There are other limitations. Your code needs to run on Windows Server 2016 or newer, so older applications may need some compatibility work. The same goes for older versions of the .NET Framework. Although Microsoft provides container images with supported versions, you’re best off making sure code runs under more recent versions which are designed to support microservice architectures and have a smaller footprint, allowing more containers to run on the same host. It's important to avoid any dependencies on Active Directory roles, or for that matter, any Windows Server infrastructure features. Your container is for your application, nothing else.

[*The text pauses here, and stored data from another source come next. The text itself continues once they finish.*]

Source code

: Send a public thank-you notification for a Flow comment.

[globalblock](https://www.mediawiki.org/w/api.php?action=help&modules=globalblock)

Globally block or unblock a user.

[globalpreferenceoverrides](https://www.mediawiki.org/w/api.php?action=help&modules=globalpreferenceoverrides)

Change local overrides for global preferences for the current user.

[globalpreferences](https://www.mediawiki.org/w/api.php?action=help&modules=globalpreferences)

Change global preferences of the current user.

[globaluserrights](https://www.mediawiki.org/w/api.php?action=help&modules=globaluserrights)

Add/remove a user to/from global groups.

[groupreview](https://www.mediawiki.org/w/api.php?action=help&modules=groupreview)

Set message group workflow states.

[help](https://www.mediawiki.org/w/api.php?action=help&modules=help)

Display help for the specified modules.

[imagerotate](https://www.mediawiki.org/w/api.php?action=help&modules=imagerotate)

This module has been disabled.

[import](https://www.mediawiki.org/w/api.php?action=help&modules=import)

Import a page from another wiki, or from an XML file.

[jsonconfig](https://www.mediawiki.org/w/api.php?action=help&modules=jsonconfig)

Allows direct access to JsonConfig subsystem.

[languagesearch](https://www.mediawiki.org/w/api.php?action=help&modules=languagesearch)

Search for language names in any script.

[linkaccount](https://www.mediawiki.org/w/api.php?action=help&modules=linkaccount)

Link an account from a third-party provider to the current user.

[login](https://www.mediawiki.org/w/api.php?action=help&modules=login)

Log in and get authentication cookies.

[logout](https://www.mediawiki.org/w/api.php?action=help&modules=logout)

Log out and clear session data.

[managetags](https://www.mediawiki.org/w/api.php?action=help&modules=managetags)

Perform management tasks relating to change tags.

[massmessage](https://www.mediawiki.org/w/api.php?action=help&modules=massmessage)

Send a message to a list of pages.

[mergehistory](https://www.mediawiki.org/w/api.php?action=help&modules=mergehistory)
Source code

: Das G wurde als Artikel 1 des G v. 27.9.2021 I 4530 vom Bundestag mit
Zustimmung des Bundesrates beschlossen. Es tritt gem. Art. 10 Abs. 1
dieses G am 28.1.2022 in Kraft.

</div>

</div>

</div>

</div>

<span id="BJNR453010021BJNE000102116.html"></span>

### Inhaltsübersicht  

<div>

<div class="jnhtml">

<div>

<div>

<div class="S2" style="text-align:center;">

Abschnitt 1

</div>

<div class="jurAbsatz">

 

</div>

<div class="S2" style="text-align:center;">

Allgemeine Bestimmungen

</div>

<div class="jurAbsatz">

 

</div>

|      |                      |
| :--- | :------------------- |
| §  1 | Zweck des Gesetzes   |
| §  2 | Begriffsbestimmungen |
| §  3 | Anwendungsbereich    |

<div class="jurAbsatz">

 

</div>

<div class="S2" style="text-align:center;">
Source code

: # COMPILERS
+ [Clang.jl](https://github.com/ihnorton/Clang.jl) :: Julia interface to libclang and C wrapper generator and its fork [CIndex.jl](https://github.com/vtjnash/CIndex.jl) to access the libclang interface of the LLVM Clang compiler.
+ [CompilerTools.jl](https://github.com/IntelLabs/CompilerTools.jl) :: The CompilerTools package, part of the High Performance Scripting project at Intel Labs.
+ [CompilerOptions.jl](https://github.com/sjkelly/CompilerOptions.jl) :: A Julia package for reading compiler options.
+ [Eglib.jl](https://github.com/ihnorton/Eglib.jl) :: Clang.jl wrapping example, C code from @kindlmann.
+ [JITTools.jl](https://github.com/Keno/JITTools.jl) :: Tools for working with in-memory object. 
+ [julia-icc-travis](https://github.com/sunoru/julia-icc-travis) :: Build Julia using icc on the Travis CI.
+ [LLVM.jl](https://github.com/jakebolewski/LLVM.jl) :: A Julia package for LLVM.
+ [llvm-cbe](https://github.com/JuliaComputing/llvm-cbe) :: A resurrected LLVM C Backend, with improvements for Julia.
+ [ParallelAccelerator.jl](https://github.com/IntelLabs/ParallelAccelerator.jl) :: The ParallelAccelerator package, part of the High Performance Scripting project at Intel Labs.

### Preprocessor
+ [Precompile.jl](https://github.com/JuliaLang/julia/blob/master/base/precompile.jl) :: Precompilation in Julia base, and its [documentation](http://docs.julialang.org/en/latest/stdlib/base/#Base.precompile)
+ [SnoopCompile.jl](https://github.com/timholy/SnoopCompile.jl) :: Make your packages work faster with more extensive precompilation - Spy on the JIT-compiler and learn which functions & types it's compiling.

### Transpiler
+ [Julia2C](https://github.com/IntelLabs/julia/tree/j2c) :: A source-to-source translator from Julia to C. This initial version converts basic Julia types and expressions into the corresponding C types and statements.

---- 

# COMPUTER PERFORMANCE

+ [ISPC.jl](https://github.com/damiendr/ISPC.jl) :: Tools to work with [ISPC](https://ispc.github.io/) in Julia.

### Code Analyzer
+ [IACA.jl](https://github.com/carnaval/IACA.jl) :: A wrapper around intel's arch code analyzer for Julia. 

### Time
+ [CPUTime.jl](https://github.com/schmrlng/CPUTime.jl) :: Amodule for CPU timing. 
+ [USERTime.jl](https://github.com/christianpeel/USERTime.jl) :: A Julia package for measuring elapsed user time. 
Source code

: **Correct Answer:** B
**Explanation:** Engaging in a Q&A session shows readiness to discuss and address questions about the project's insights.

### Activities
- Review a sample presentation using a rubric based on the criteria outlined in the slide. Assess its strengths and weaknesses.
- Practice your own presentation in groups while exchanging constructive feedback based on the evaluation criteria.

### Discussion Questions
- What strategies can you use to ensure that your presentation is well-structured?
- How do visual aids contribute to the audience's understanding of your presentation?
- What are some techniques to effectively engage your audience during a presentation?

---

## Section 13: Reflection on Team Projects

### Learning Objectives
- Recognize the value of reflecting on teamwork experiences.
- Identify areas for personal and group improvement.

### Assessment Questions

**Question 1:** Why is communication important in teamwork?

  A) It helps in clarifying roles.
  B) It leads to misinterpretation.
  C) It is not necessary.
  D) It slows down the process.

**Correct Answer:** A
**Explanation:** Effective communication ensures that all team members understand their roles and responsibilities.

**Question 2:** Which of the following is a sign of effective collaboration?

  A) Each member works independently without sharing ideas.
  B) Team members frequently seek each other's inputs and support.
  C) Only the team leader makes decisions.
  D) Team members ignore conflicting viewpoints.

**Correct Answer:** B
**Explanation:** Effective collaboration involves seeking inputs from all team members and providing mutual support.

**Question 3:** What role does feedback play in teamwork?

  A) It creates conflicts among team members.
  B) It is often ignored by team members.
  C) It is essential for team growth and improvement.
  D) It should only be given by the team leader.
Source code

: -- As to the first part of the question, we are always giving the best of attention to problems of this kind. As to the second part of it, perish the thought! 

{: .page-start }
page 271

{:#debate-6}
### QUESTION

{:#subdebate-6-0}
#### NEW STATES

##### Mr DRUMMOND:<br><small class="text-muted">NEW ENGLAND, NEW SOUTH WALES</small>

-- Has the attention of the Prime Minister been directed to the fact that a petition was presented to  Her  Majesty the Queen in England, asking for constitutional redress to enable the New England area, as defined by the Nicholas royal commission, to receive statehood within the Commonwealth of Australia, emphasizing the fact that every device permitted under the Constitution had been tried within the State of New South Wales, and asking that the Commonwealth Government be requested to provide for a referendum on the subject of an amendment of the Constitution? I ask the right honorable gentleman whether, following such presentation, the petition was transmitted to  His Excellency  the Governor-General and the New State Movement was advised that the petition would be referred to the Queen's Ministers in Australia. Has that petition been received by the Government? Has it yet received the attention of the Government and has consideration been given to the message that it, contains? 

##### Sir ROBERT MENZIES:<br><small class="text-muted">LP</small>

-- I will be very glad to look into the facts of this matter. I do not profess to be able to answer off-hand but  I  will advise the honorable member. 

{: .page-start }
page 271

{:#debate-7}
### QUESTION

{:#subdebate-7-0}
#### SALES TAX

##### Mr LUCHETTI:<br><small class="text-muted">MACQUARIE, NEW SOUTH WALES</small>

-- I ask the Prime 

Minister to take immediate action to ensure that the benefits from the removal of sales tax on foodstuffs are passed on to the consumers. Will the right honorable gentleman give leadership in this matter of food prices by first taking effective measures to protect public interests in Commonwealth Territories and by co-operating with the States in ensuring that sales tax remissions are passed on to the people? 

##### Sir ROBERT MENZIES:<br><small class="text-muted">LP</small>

Take advantage of cloud services where possible
If you’re planning on moving to AKS or Azure Container Instances, or even Azure Container Apps, it’s worth considering where you can use other Azure services within your application. If you have dependencies on databases or other applications, you may well find using the Azure equivalent easier than setting up a virtual server to host the application. Alternatively, a cloud-optimized version and vendor-supported version may be in the Azure Marketplace. Similarly, where you might have used Active Directory for access control, consider using Azure Active Directory APIs as these are compatible with ephemeral containers.
Microsoft’s containerization documentation provides suitable alternatives for on-premises services that aren’t supported in containers. Switching to them may take time and require additional development work, which could be a problem with legacy applications. In some cases, as much as you may want to move to cloud-native and containers, it may prove uneconomical or too complex.
Containerization is a useful technique for building new cloud-native applications, treating containers as the endpoint of a CI/CD pipeline, and using Kubernetes to orchestrate and scale the services that make up your application. Microsoft’s own experience shows that moving from virtual infrastructures to cloud-native is possible, and its documentation provides pointers on how to make the necessary changes. It’s not easy, but as Microsoft 365 proves, the benefits can be well worth the engineering effort necessary.